Interesting installation method discussion, I tend to agree with I-wire on the connection. Around here the universal engineered specification regarding feeders and service entrance states "Transition from schedule 40 PVC to galvanized rigid steel ninety degree elbow coated with bitimius where in contact with soil or concrete". Coating elbows is a job reserved for a deserving apprentice, NASTY. Especially nasty on 102 degree day with humidity around 85%...of course those days aren't comfortable for anyone on the job. I have seen schedule 40 elbows installed by others where "Hopefully" the rope and not the conductors burnt out back side on longer pulls. Branch circuit in slab, the GRS elbows are at contractor's option depending on the length of the pulls, we normally use them at the panels and at the other end ot the run if it exceeds 200' transitioning to EMT withing 18" of FF if rising above.
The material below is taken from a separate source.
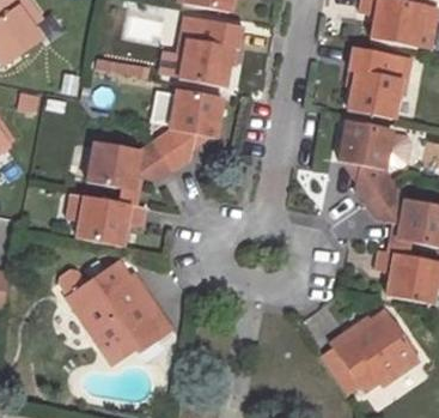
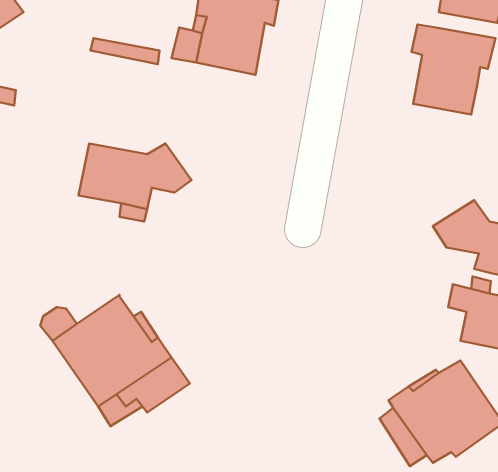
building: [156,87,224,169] -> none
building: [341,121,397,205] -> none
building: [67,194,145,247] -> none

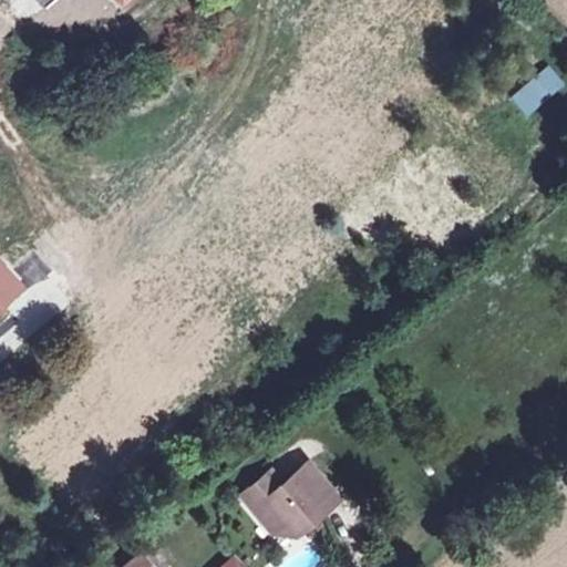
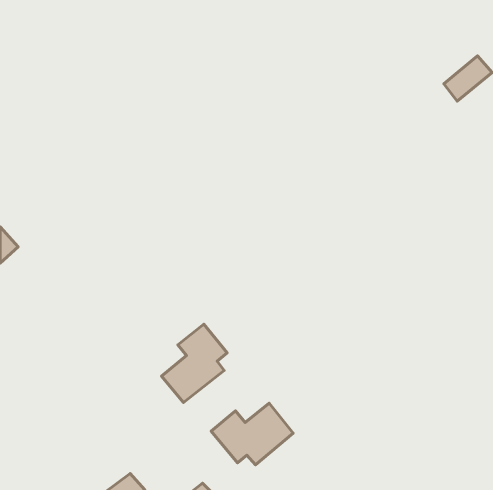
building: none -> [161,324,227,403]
A tip you may want to incorporate with branch circuits in slab is what we call a cheap insurance policy, plus it gives you access to 120V to fire alarm door holders or other small 120V loads requirement, we stub up into the hallways from the first receptacle in the run and into the room with the last receptacle in the room so that should we lose a homerun we don't lose all the receptacles in the run.

Have a great day out there and be SAFE, a millisecond of inattention can cause a lifetime of pain or end your life!